*** Source records Section Begins ***

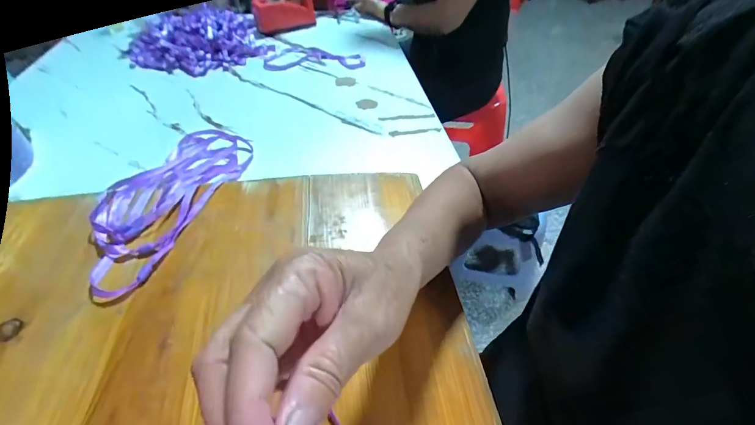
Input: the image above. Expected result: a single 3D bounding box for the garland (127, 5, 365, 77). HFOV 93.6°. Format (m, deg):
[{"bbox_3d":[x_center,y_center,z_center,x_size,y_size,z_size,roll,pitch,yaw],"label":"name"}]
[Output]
[{"bbox_3d":[-0.286,-0.401,0.803,0.484,0.073,0.231,-6,46,-5],"label":"garland"}]

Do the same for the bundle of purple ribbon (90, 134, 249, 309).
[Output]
[{"bbox_3d":[-0.259,-0.029,0.448,0.129,0.054,0.326,1,45,2],"label":"bundle of purple ribbon"}]

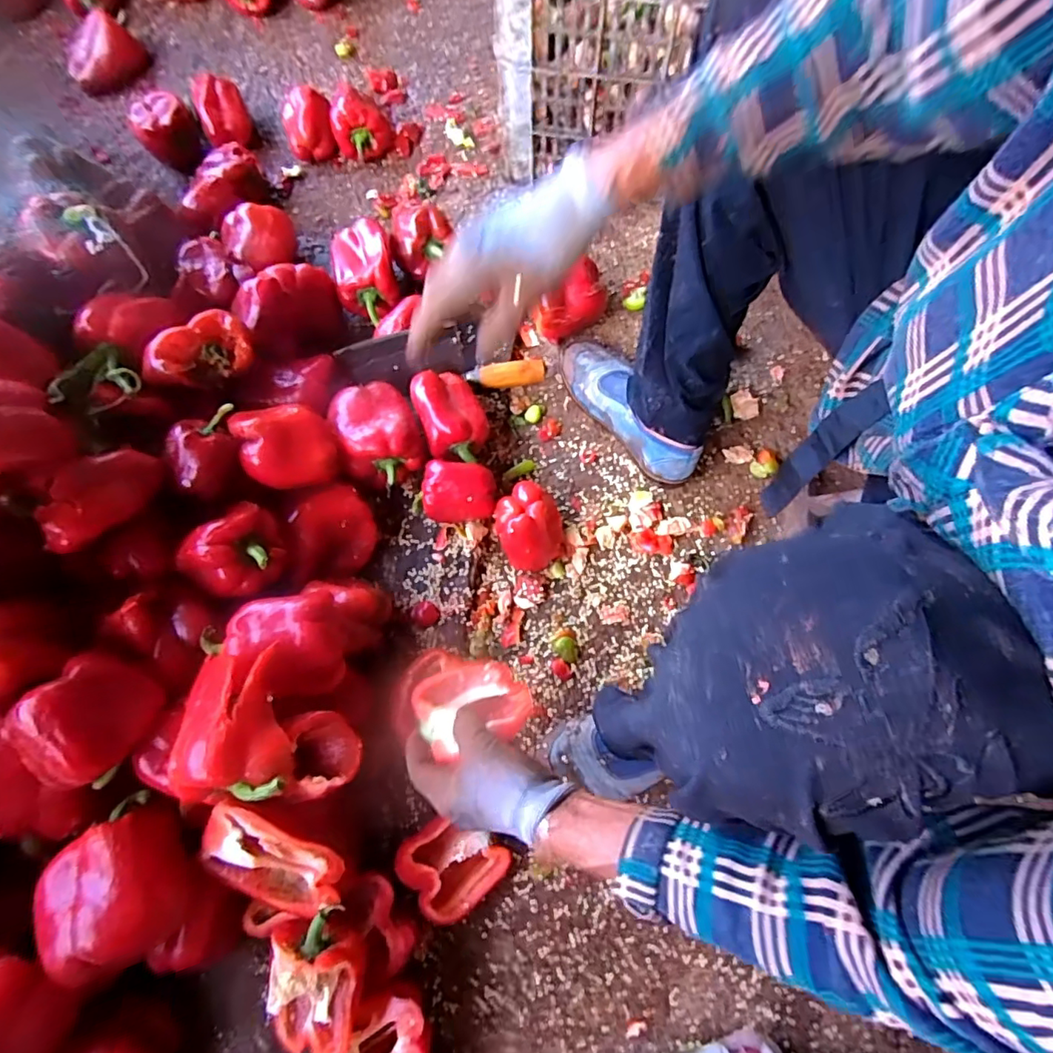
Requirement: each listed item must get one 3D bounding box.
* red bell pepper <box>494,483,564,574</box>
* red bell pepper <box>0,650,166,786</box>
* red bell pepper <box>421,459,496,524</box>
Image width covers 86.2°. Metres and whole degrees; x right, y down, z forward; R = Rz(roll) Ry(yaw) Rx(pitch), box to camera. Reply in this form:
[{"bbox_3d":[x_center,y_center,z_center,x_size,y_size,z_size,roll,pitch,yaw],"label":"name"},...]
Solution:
[{"bbox_3d":[0.001,0.001,0.655,0.076,0.081,0.091,-25,74,-10],"label":"red bell pepper"},{"bbox_3d":[-0.352,0.154,0.448,0.081,0.066,0.092,32,74,8],"label":"red bell pepper"},{"bbox_3d":[-0.077,-0.043,0.660,0.084,0.078,0.067,0,72,-2],"label":"red bell pepper"}]

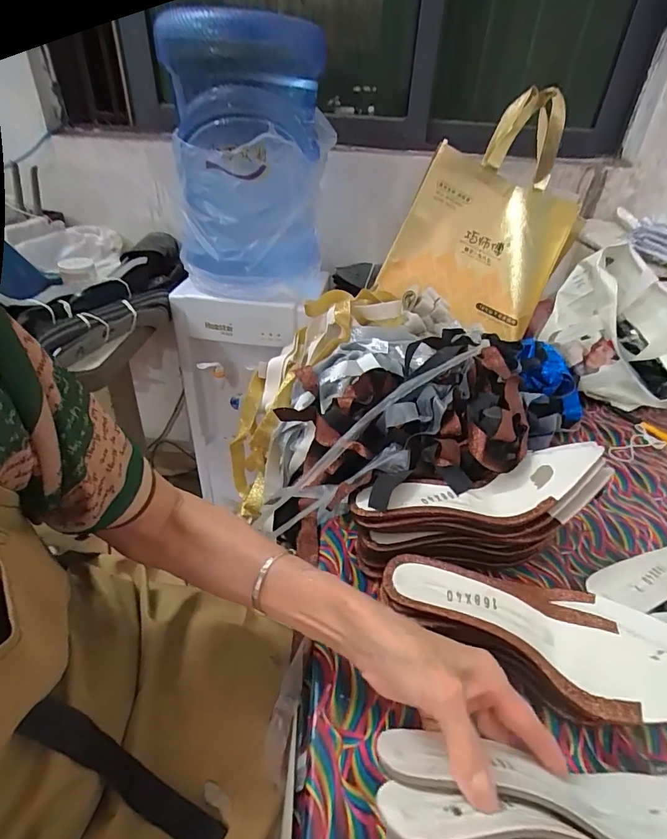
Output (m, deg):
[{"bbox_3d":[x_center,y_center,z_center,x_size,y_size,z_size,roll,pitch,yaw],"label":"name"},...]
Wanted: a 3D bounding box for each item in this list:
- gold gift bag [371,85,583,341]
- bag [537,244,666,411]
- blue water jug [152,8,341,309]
[{"bbox_3d":[0.304,-0.404,0.857,0.309,0.406,0.087,25,8,16],"label":"gold gift bag"},{"bbox_3d":[0.481,-0.141,0.735,0.238,0.206,0.165,27,41,27],"label":"bag"},{"bbox_3d":[-0.143,-0.446,0.774,0.252,0.364,0.246,0,36,-5],"label":"blue water jug"}]

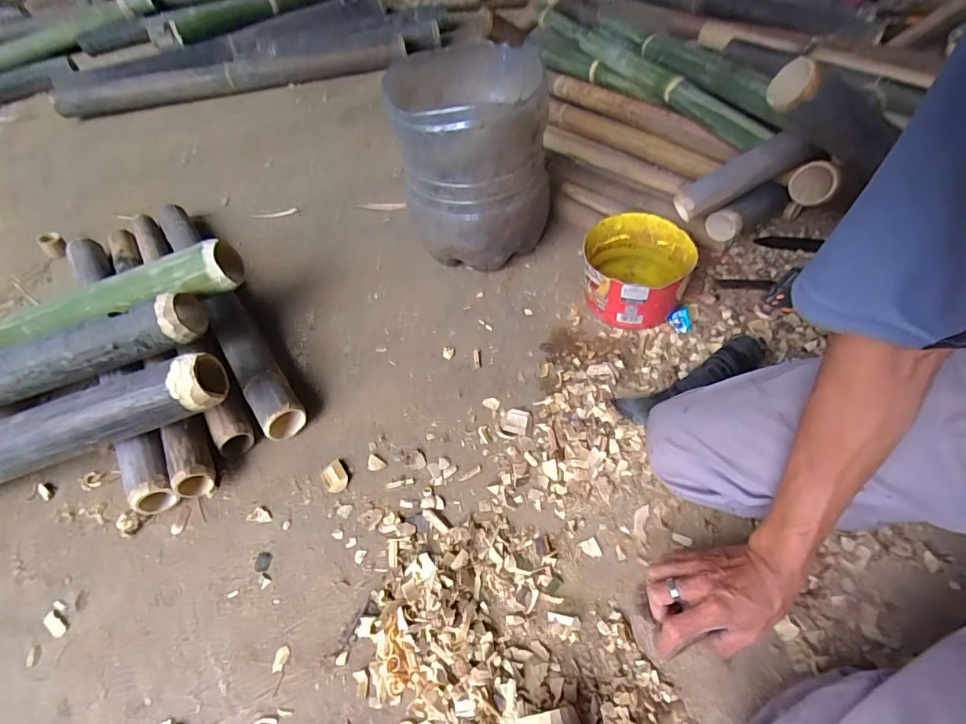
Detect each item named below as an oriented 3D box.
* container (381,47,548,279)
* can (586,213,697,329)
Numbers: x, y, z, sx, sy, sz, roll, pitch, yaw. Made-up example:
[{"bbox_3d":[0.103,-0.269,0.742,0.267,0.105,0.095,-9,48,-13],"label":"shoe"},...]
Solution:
[{"bbox_3d":[-0.014,-0.326,0.760,0.236,0.259,0.238,-8,53,-2],"label":"container"},{"bbox_3d":[0.235,-0.136,0.720,0.149,0.117,0.145,-2,53,3],"label":"can"}]

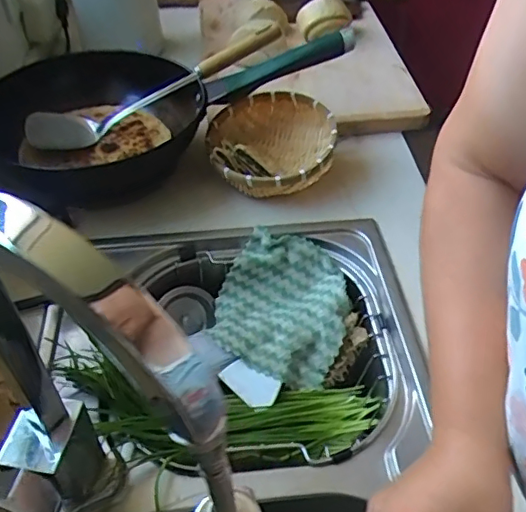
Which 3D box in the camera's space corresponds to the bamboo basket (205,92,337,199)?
[{"bbox_3d":[0.014,-0.142,0.759,0.170,0.076,0.171,-4,46,-2],"label":"bamboo basket"}]

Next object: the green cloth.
[{"bbox_3d":[0.025,0.057,0.666,0.157,0.031,0.162,25,71,20],"label":"green cloth"}]

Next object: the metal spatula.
[{"bbox_3d":[-0.136,-0.231,0.752,0.367,0.063,0.060,-29,51,-8],"label":"metal spatula"}]

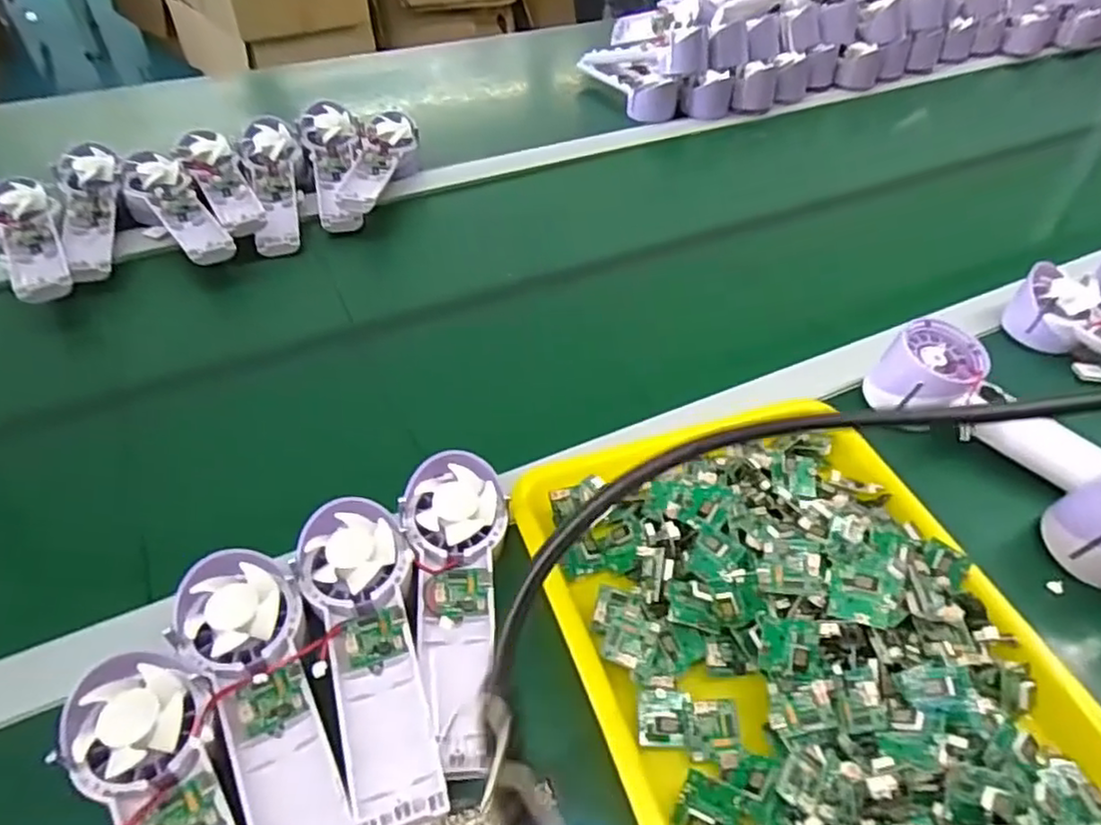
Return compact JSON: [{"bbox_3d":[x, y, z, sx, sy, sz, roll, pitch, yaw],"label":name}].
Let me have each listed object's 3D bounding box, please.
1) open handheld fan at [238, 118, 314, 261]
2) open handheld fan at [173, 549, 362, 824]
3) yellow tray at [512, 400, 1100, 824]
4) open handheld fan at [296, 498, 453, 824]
[{"bbox_3d":[-0.290,-0.243,0.723,0.069,0.034,0.181,-10,64,-11],"label":"open handheld fan"},{"bbox_3d":[-0.136,0.145,0.337,0.055,0.035,0.171,-25,52,-23],"label":"open handheld fan"},{"bbox_3d":[0.145,0.132,0.380,0.252,0.069,0.340,-14,49,-14],"label":"yellow tray"},{"bbox_3d":[-0.091,0.122,0.356,0.058,0.025,0.170,-15,49,-15],"label":"open handheld fan"}]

*** Source records Section Ends ***

*Aim of the task:* Every record above should be set down exactly, with the pictures left out.

*Answer section:*
Input: the image above. Expected result: a single 3D bounding box for the garland (127, 5, 365, 77). HFOV 93.6°. Format (m, deg):
[{"bbox_3d":[x_center,y_center,z_center,x_size,y_size,z_size,roll,pitch,yaw],"label":"name"}]
[Output]
[{"bbox_3d":[-0.286,-0.401,0.803,0.484,0.073,0.231,-6,46,-5],"label":"garland"}]

Do the same for the bundle of purple ribbon (90, 134, 249, 309).
[Output]
[{"bbox_3d":[-0.259,-0.029,0.448,0.129,0.054,0.326,1,45,2],"label":"bundle of purple ribbon"}]

Requirement: each listed item must get one 3D bounding box.
* red bell pepper <box>494,483,564,574</box>
* red bell pepper <box>0,650,166,786</box>
* red bell pepper <box>421,459,496,524</box>
Image width covers 86.2°. Metres and whole degrees; x right, y down, z forward; R = Rz(roll) Ry(yaw) Rx(pitch), box to camera. Reply in this form:
[{"bbox_3d":[x_center,y_center,z_center,x_size,y_size,z_size,roll,pitch,yaw],"label":"name"},...]
Solution:
[{"bbox_3d":[0.001,0.001,0.655,0.076,0.081,0.091,-25,74,-10],"label":"red bell pepper"},{"bbox_3d":[-0.352,0.154,0.448,0.081,0.066,0.092,32,74,8],"label":"red bell pepper"},{"bbox_3d":[-0.077,-0.043,0.660,0.084,0.078,0.067,0,72,-2],"label":"red bell pepper"}]

Output (m, deg):
[{"bbox_3d":[x_center,y_center,z_center,x_size,y_size,z_size,roll,pitch,yaw],"label":"name"},...]
Wanted: a 3D bounding box for each item in this list:
- gold gift bag [371,85,583,341]
- bag [537,244,666,411]
- blue water jug [152,8,341,309]
[{"bbox_3d":[0.304,-0.404,0.857,0.309,0.406,0.087,25,8,16],"label":"gold gift bag"},{"bbox_3d":[0.481,-0.141,0.735,0.238,0.206,0.165,27,41,27],"label":"bag"},{"bbox_3d":[-0.143,-0.446,0.774,0.252,0.364,0.246,0,36,-5],"label":"blue water jug"}]

Detect each item named below as an oriented 3D box.
* container (381,47,548,279)
* can (586,213,697,329)
Numbers: x, y, z, sx, sy, sz, roll, pitch, yaw. Made-up example:
[{"bbox_3d":[0.103,-0.269,0.742,0.267,0.105,0.095,-9,48,-13],"label":"shoe"},...]
Solution:
[{"bbox_3d":[-0.014,-0.326,0.760,0.236,0.259,0.238,-8,53,-2],"label":"container"},{"bbox_3d":[0.235,-0.136,0.720,0.149,0.117,0.145,-2,53,3],"label":"can"}]

Which 3D box in the camera's space corresponds to the bamboo basket (205,92,337,199)?
[{"bbox_3d":[0.014,-0.142,0.759,0.170,0.076,0.171,-4,46,-2],"label":"bamboo basket"}]

Next object: the green cloth.
[{"bbox_3d":[0.025,0.057,0.666,0.157,0.031,0.162,25,71,20],"label":"green cloth"}]

Next object: the metal spatula.
[{"bbox_3d":[-0.136,-0.231,0.752,0.367,0.063,0.060,-29,51,-8],"label":"metal spatula"}]

Return compact JSON: [{"bbox_3d":[x, y, z, sx, sy, sz, roll, pitch, yaw],"label":name}].
Let me have each listed object's 3D bounding box, please.
1) open handheld fan at [238, 118, 314, 261]
2) open handheld fan at [173, 549, 362, 824]
3) yellow tray at [512, 400, 1100, 824]
4) open handheld fan at [296, 498, 453, 824]
[{"bbox_3d":[-0.290,-0.243,0.723,0.069,0.034,0.181,-10,64,-11],"label":"open handheld fan"},{"bbox_3d":[-0.136,0.145,0.337,0.055,0.035,0.171,-25,52,-23],"label":"open handheld fan"},{"bbox_3d":[0.145,0.132,0.380,0.252,0.069,0.340,-14,49,-14],"label":"yellow tray"},{"bbox_3d":[-0.091,0.122,0.356,0.058,0.025,0.170,-15,49,-15],"label":"open handheld fan"}]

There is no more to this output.